Seville also has deals in place to take world rights to “Wild Mustard,” a project from Prince Edward Island-based producers Gretha Rose and Lawrie Rotenberg, and Quebec pic “Nuit de Noces” to be directed by “Louis 19” scribe Emile Gaudreault and produced by Denise Robert (“15 Moments”).
“The strategy has changed,” said David Reckziegel, who will be running Seville with partners John Hamilton and Pierre Brousseau. “Behaviour was trying to compete with Alliance and get all the output deals. We’re trying to be a smaller, specialty distributor. We’re trying to establish relationships with filmmakers and handle all of their films. It’s more filmmaker-driven. We’ll be putting a lot of effort into Canadian films.”
Seville Pictures will continue to produce indie pics in the $2 million to $5 million range. Projects in development include U.K. helmer Lucy Phillips’ punk-rock film “Pretty Vacant,” novelist Paul Quarrington’s hockey tale “Logan in Overtime” and screenwriter Max Sartor’s Italian-flavored comedy “The Dolce Vitas.”

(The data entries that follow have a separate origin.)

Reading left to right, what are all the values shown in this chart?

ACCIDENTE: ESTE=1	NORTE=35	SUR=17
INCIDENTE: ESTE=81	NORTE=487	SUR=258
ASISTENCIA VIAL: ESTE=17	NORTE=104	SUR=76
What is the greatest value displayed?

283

Foreign pics on the Seville distribution slate include Sam Karmann’s “Kennedy et Moi,” U.K. director John Duigan’s “Paranoia” and Australian helmer John Polson’s “Siam Sunset.” In addition, Seville is poised to release in Canada the restored version of “Caligula”; Stephan Elliot’s “Eye of the Beholder,” with Ewan McGregor and Ashley Judd; and Deepa Mehta’s “Water.”

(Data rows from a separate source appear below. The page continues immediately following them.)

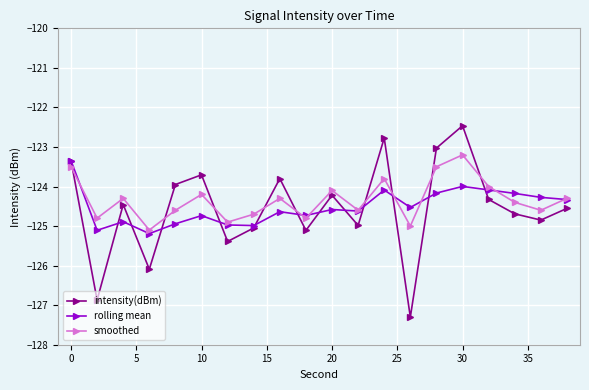

Which series has the largest range (max minus min)?

intensity(dBm)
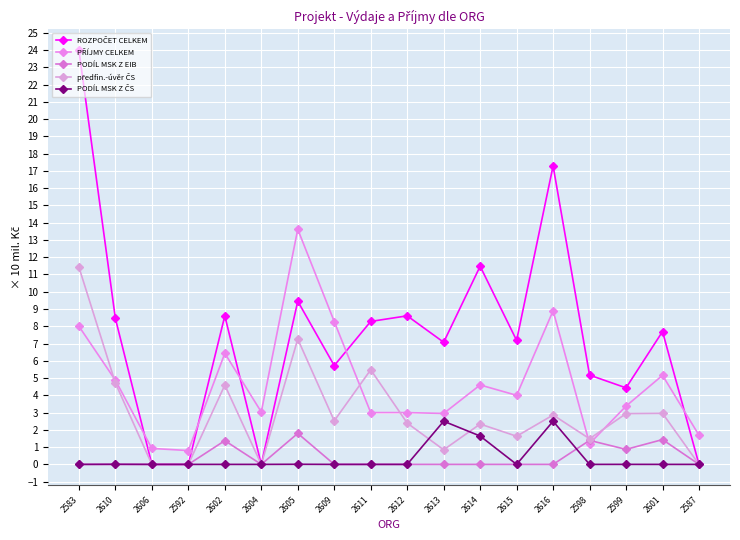

What position from the right is 2612?

9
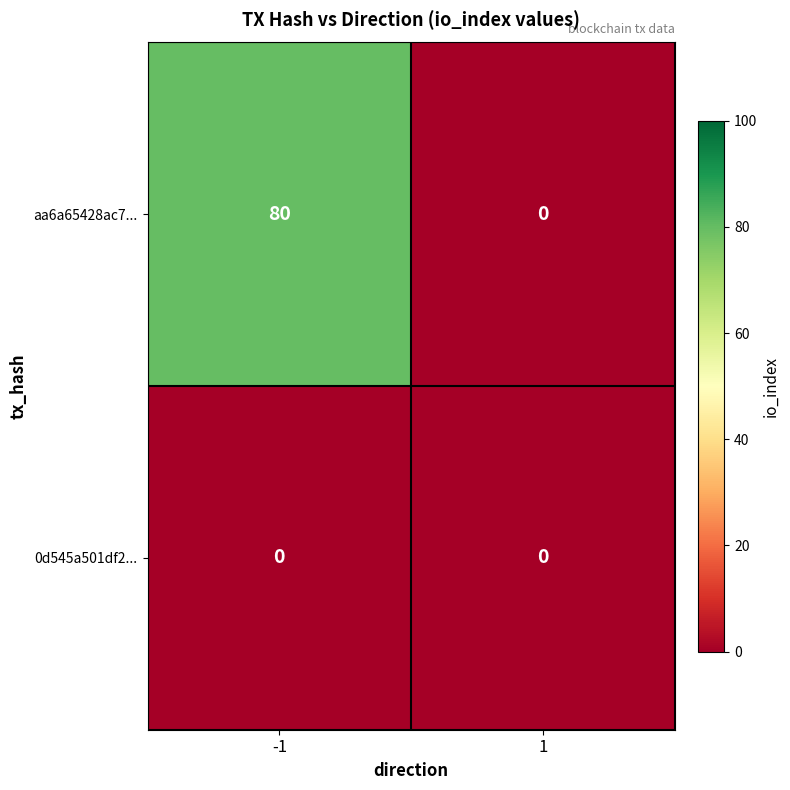

At -1, list the series in order from smallest to largest.

0d545a501df2..., aa6a65428ac7...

According to Reckziegel, Behaviour Communications owner Richard Szalwinski, a minority stakeholder in Seville Pictures, intends eventually to withdraw financially.
With the completion of the sale of Behaviour Distribution, financially strapped Behaviour Communications now has only one major active division left, Los Angeles-based Behaviour Worldwide.
Brousseau is one of Canada’s most seasoned distribution execs, who was most recently with Behaviour. Prior to that, he held a senior position at Alliance Releasing. Reckziegel and Hamilton were the owners of Industry Entertainment.